Manchester Moments – Great Abel
Today we climb to the top of probably the most iconic of Manchester’s buildings.
The neo-gothic masterpiece that is the jewel in the crown of Manchester’s 19th century architecture is topped off by the clock tower. Building of the Town Hall was started in 1868 and almost 20 years and £1 million later it was finished. Alfred Waterhouse’s design was the most practical, if not the most popular, of over 130 designs that entered to win the right to build.
Ever since, it has been the heart of Manchester’s civic pride, a logical end point for demonstrations and rallies. Festivals and markets, sport and music are all held here. In fact, it seems that there is rarely not a cultural event either in place or being set up. Tourists pose outside for photos looking up at the 286 feet (87m) high clock tower.
Once inside, there are amazing mosaics which include the Manchester Bee – the city’s symbol for its industrious work – and statues aplenty, including Roman Governor, Agricola, who founded the original fort of Mamuciam. But it is the clock tower and the bell of Great Abel that I am focussing on here. I went up the clock tower recently, which is only open at certain times of the year, so it was a privilege and one I recommend to all Mancunians and others who are able to climb the claustrophobic spiral staircase.

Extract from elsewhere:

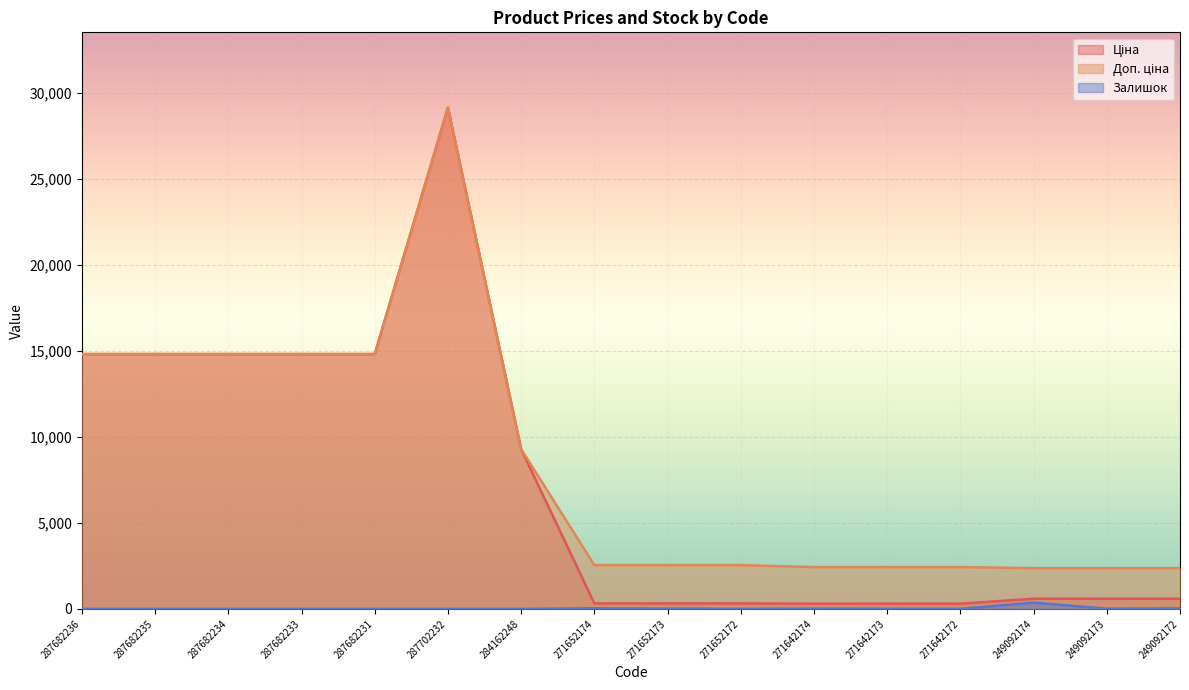

The value of Ціна at 287682235 is 25539.1. True or false?

False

The bell tower has 23 bells, with the clock bell named Great Abel after Abel Heywood. It first rang in New Year’s Day of 1879 but cracked and had to be replaced. It is inscribed with Heywood’s initials and the Alfred Tennyson line Ring out the false, ring in the true.

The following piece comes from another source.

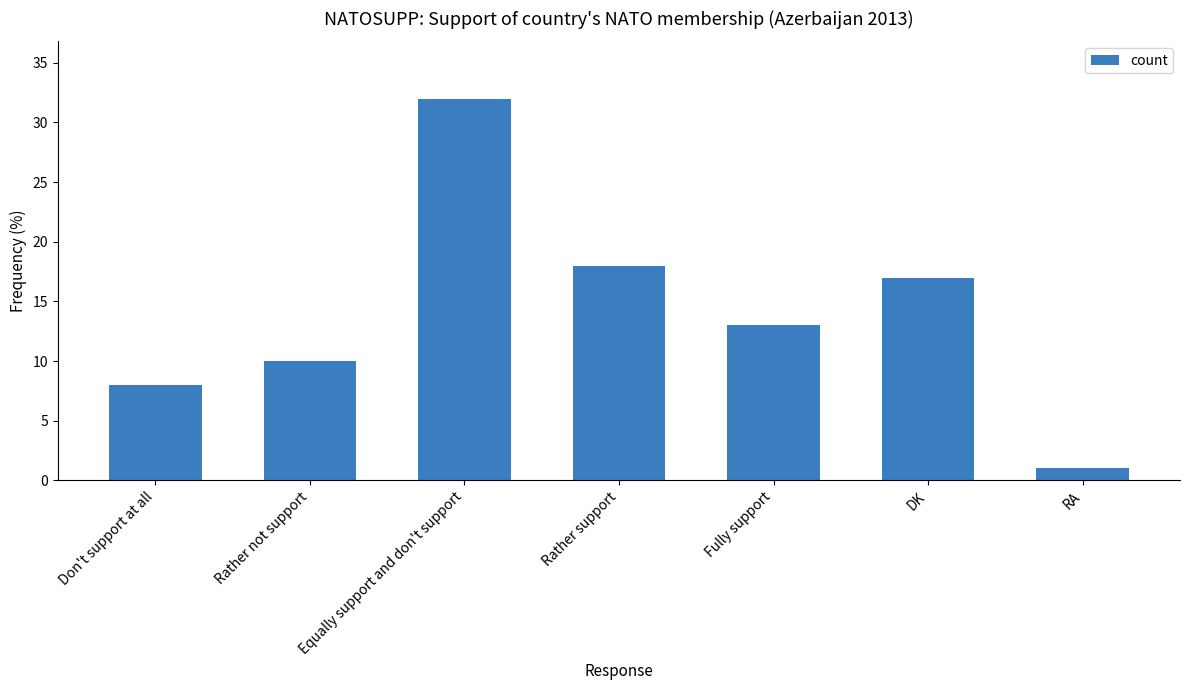

What is the approximate value at Equally support and don't support, to the nearest 5?

30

Heywood from was from a poor background but rose to great heights. He ran a bookselling business on Oldham Street for many years and was imprisoned in 1832 for four months for refusing to pay a £48 fine stamp duty which would have suppressed mass publishing. He later went onto become Mayor of Manchester twice. His interest in publishing for the masses continued throughout his life. Seeing as there were no affordable travel guides for workers to take advantage of the expanding rail networks, he began to publish a series of Penny Guides, short travel guides that covered such places as Buxton, Bath and the Isle of Wight.

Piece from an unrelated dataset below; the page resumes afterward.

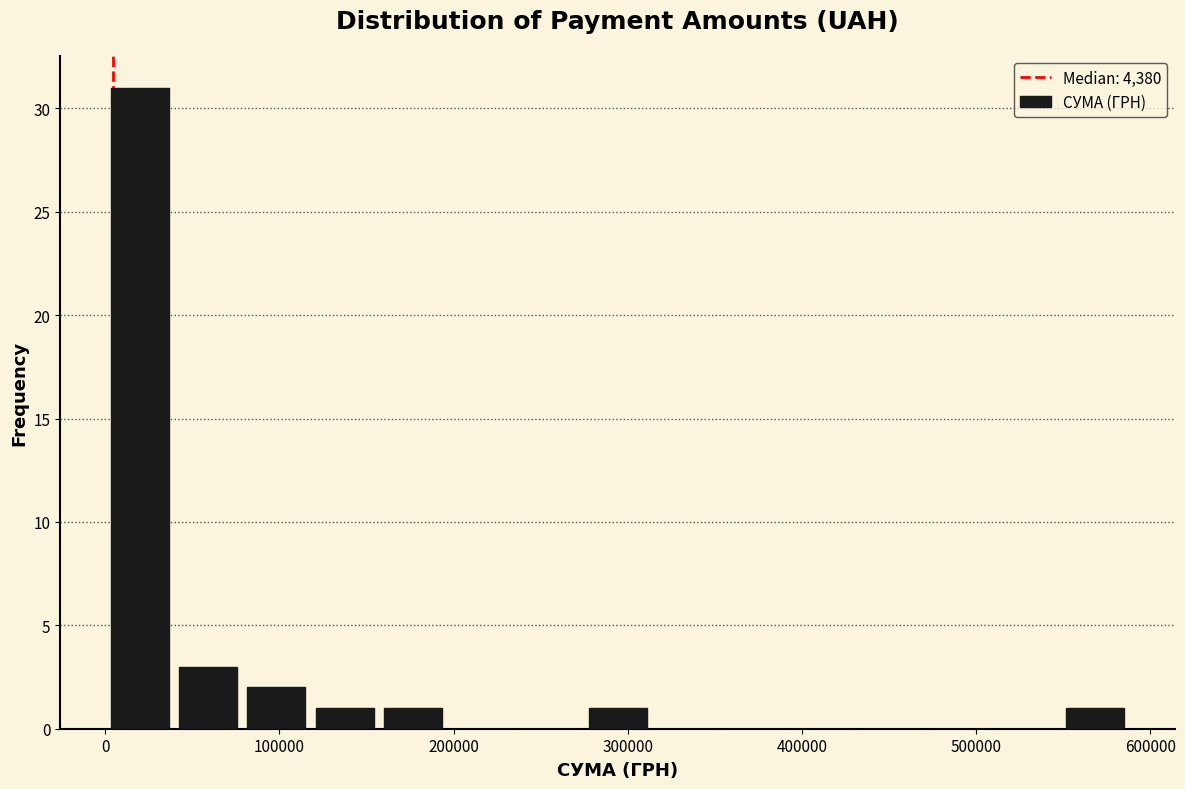

Read against the x-axis, roughly where is the centre of the tallest bar?

20000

It was decided to recast the bells (apart from Great Abel) in 1937 to commemorate a new King, which proved to be a costly error. The bells were engraved with the title of ‘King Edward VIII’, but Edward then decided to abdicate, so they had to be re-engraved for the King who replaced him, known as George VI (not that many people would ever have seen the engraving).
The clock face bears the inscription Teach us to number our Days and once you reach the summit and wander around outside you can almost reach out and touch the city’s four guardian angels with hearts of stone. It is quite a moving moment.
The views on each floor of the tower’s innards are fascinating – the mechanism room and the dial room are steps back in time and ascending the many stairs is not for the faint hearted. Glimpses of the triangular town hall’s design can be seen at certain points, and an ever distant Manchester looms below. On a clear day you can see out to the wonderful countryside surrounding the city, on a gloomy day there is a sense of history and industrial heritage in the air. You can imagine the atmosphere chock a block with soot and pollution in its heyday when the local mills and factories belched out fumes and destroyed the lives of the workforce within, whilst city elders basked in comfort in their palatial and modern Town Hall.
To this day the town hall clock issues forth its evocative chimes on the quarter hour, resounding across the city, although chimes are switched off at 9 p.m. for the night as they disturb residents and hotel visitors within earshot…What would Mr Abel say?